Today, in a blinding flash of the obvious, I realized that an alternate approach to solving this problem is reverse proxies. For each set of files with Unix access restrictions, we can use or set up a login that specifically has access to them, then have that login run a simple web server that serves those files. Then the main web server reverse proxies to all of those sub-servers, with appropriate HTTP Basic Authentication or other access controls in front. Each sub-server has strictly limited access to its own files, and the main Apache server doesn't need to have access to anything (beyond the ability to talk to the sub-servers). Much as with our regular user-run web servers, a sub-server could run potentially dangerous things like PHP without endangering anyone else.

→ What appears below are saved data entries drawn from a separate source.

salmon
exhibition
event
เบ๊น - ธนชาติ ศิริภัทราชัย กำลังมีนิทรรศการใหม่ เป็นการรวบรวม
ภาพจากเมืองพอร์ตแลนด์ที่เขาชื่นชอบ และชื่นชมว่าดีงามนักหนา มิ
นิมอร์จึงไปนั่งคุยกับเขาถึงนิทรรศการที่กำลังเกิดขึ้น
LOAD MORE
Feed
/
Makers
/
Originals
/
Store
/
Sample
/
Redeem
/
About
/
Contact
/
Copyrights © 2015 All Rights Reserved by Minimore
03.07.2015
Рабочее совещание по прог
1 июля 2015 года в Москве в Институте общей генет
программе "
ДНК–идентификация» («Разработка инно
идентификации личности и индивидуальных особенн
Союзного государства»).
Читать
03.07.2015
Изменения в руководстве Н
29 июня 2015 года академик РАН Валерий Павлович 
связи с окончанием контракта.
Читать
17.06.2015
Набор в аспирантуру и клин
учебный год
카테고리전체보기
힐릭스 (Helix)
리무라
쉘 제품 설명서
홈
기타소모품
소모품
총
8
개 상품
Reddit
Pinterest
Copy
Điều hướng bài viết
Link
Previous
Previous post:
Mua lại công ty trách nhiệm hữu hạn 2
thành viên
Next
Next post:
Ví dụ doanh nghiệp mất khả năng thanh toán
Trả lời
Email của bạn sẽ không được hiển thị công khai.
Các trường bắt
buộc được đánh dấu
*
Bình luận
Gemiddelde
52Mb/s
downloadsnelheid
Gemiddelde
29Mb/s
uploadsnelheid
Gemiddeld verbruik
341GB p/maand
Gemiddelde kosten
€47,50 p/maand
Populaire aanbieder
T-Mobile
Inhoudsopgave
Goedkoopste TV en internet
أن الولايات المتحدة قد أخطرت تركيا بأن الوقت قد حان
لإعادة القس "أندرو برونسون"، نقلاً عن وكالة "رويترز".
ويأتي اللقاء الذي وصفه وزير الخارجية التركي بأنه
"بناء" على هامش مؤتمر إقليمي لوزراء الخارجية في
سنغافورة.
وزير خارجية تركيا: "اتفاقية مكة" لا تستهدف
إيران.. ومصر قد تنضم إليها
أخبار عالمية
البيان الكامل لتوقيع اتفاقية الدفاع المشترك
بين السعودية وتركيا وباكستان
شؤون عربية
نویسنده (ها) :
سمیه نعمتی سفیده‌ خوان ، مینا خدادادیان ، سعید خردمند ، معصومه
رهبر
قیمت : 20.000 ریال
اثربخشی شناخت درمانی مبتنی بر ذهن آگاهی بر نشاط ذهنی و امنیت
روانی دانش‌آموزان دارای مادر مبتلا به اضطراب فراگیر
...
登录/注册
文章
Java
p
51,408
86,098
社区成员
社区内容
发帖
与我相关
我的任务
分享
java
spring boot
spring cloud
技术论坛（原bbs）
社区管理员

(We wouldn't want these sub-servers to be regular user-run web servers, because there's no internal access controls on who can talk to user-run web servers. You would definitely want access to the sub-servers to be limited to the main Apache.)

There are a number of plausible approaches to making sure that only the main Apache can talk to the sub-servers. Since one concern is potential cross-compromise (especially with PHP in the mix), we'd definitely want to get this right. For localhost traffic, Linux iptables can restrict things by the UID that generated the packet, or we might be able to reverse proxy over Unix domain sockets (although things are tricky there unless we want a lot of two-login groups). If the frontend Apache is on a different machine, we can restrict inbound network traffic to the sub-servers to be from that machine (and then restrict who can do outbound traffic on that machine, if we allow any access to it at all).

We might not want to use Apache for most of these sub-servers, since all they need to do is serve files and Apache is still fairly heavy-weight for that. Something with a simple configuration and operation would probably be ideal for most cases. On the other hand, Apache is right there and we know how to set it up and operate it.

(What triggered this flash of the obvious was this Fediverse post by @anarcat.)